The Ohio-based Orchestraville seems a poster child for a certain kind of spirited, persevering 21st-century indie band. They have a long and convoluted history (personnel changes, relocations, disbanding, reuniting; sadly, there is also a death involved), they worked hard at what they did, and the fact that they have little in the way of widespread recognition to show for it is obviously no reason to think any less of them. It is indeed what we are all in the process of getting used to in the age of musical over-abundance. “Half and Half” is from the band’s last album, Poison Berries, which was recorded in the first half of the ’00s but never released because the band broke up in ’05. This year, however, they began to make their existing albums available as digital downloads, and in the process put Poison Berries out both as a vinyl album and in MP3 format in September. MP3 for the song via the band’s site.
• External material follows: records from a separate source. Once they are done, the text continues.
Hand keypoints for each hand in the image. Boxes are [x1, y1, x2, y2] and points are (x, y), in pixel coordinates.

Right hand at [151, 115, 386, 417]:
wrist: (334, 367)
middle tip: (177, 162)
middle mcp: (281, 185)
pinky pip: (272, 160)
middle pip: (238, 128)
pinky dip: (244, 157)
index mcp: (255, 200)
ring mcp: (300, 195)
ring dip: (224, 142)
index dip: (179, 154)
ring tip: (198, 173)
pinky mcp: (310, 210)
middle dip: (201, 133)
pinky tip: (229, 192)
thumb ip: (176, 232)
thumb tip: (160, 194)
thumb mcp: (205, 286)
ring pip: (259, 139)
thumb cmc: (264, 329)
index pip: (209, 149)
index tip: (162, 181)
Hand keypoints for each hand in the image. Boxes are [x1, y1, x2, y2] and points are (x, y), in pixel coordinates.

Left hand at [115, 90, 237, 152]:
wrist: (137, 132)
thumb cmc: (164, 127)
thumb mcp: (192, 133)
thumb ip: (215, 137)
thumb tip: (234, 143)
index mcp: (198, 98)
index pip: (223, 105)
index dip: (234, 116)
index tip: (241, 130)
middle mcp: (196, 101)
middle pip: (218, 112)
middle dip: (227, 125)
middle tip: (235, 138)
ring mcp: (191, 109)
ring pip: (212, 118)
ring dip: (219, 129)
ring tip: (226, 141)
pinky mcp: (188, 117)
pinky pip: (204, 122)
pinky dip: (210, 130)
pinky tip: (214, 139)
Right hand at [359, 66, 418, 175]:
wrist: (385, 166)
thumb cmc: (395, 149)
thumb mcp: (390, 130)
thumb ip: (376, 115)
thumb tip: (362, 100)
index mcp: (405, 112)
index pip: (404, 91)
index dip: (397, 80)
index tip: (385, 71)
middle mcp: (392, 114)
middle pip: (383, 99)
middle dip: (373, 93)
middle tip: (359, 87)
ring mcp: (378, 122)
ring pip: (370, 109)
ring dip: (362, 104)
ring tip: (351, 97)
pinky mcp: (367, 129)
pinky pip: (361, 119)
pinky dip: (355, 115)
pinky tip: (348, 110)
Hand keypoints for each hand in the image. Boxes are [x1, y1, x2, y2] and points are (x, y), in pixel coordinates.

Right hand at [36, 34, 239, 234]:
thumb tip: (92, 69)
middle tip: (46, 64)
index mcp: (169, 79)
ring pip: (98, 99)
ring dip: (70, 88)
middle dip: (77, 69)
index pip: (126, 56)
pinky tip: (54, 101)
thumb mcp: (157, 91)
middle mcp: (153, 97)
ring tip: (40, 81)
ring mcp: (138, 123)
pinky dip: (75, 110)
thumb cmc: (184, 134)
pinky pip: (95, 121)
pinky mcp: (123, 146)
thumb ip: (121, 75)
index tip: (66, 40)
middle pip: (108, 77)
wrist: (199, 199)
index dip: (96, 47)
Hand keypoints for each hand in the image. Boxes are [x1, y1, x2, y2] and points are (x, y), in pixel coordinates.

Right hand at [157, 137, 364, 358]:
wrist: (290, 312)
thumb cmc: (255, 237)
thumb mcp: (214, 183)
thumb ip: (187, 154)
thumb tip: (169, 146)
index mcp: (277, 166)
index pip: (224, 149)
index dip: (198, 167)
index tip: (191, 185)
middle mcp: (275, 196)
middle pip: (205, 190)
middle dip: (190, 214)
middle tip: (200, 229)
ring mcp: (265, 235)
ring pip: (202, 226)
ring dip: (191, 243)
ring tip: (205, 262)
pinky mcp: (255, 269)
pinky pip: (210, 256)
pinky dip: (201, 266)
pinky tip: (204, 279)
Free and legal MP3: Hope Sandoval & the Warm Inventions (satisfying, “Fade Into You”-ish ballad)

“Blanchard” – Hope Sandoval & the Warm Inventions

Fronting the ’90s band Mazzy Star, Hope Sandoval–she with the gauzy, achy, reverb-drenched vocals–made a much larger impact on music fans of a certain age (and gender) than the band’s status as a one-hit wonder (“Fade Into You”), not to mention her terminally shy personality, might suggest. The internet is crawling with people who love her, madly.
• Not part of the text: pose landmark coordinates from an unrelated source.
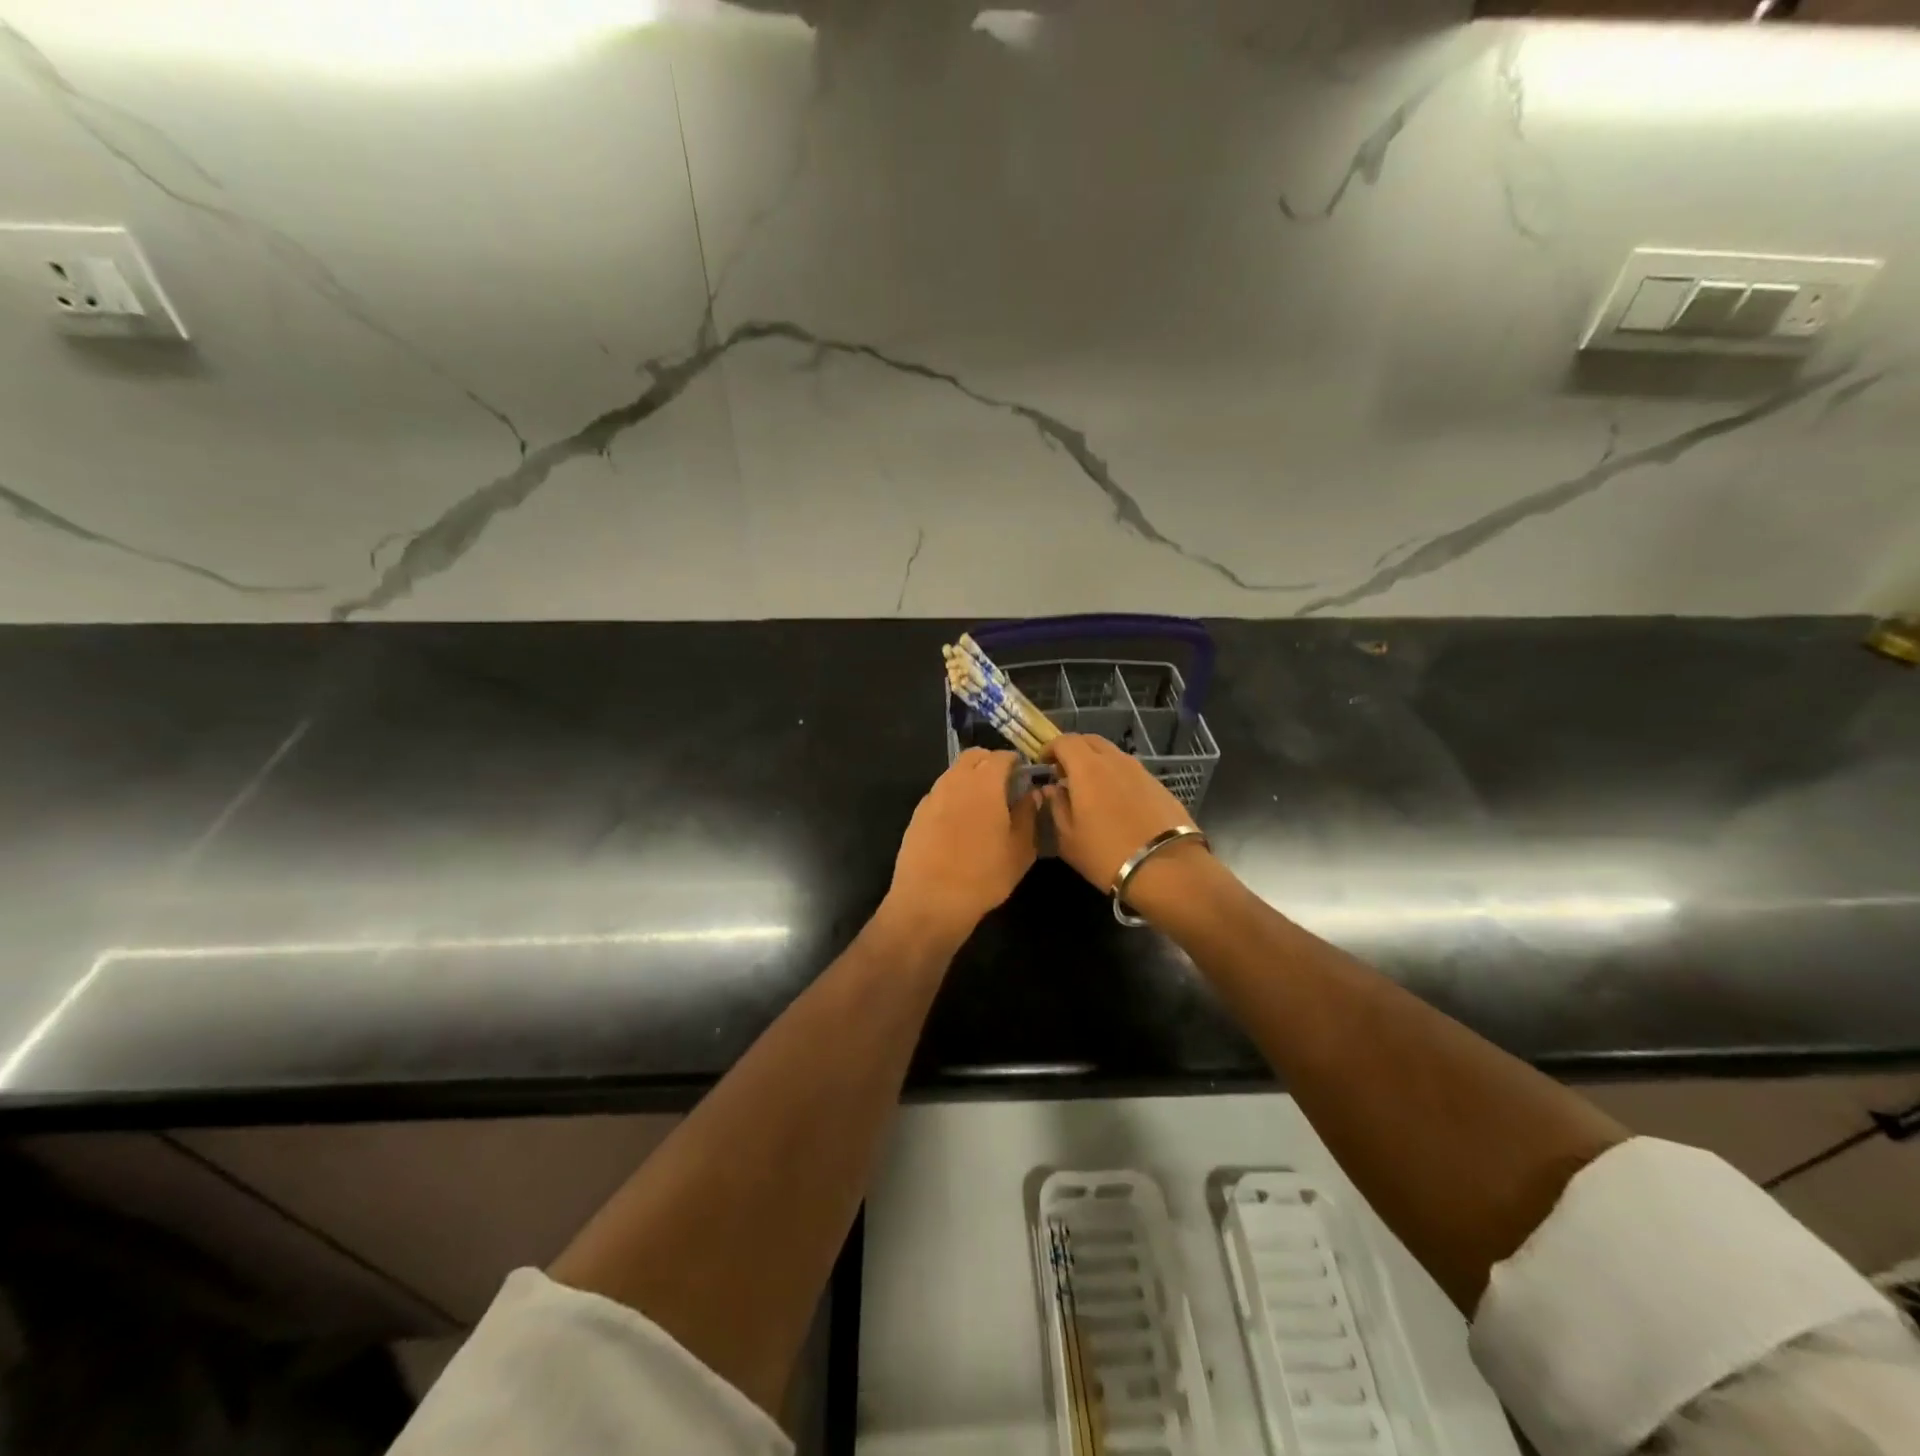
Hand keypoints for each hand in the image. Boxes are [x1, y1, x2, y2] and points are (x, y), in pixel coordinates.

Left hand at [886, 749, 1038, 940]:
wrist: (929, 901)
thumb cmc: (983, 876)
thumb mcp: (1020, 850)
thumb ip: (1028, 815)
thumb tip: (1031, 794)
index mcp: (984, 784)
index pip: (1001, 756)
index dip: (1014, 762)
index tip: (1023, 775)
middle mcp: (955, 781)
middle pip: (973, 757)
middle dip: (989, 763)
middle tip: (1004, 784)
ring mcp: (932, 797)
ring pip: (954, 773)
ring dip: (970, 778)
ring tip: (983, 805)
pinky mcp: (917, 814)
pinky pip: (940, 793)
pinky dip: (953, 796)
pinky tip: (960, 822)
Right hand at [1044, 734, 1205, 892]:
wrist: (1166, 867)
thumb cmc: (1106, 854)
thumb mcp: (1068, 838)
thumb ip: (1057, 807)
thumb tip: (1053, 790)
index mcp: (1087, 768)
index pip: (1065, 741)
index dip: (1050, 748)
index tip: (1043, 763)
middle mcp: (1114, 761)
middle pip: (1090, 741)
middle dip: (1073, 750)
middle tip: (1064, 772)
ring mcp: (1140, 771)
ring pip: (1112, 754)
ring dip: (1096, 762)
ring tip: (1090, 788)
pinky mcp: (1158, 785)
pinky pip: (1130, 771)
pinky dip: (1116, 776)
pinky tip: (1116, 801)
     “Blanchard” will not disappoint them, but its graceful allure should extend beyond the hopelessly smitten, as it were. To my ears, Mazzy Star’s music blurred into a nebula of echoing, almost debauched gloom too often undisturbed by an actual melody, despite Sandoval’s resonant if downbeat charm as a singer. “Blanchard” echoes much of her previous band’s aura, but eases off on the druggy haze–the reverb is toned down, the pace less dreary. “Blanchard” shares its ghostly 3/4-time rhythm with “Fade Into You” (itself brighter-sounding than most Mazzy Star songs) but gives us what that well-known tune never did: a chorus with a nuanced but noticeable resolution away from the relentless, open-chorded ambivalence in which the band basked. Sandoval doesn’t dwell in the payoff, of course, but the shift at 1:36 is rich and heart-warming. As if, perhaps, to make up for the musical reward, the lyrics at that point become stubbornly unintelligible.
     While Mazzy Star is still officially intact, it has not released an album since 1996’s Among My Swan. Meanwhile, Sandoval began recording with a backing band called the Warm Inventions in 2001; two subsequent EPs were released, rather quietly. “Blanchard” is the lead track from the CD Through the Devil Softly, which is scheduled to be out in September, on Nettwerk Records. MP3 via Stereogum (note: not a direct link).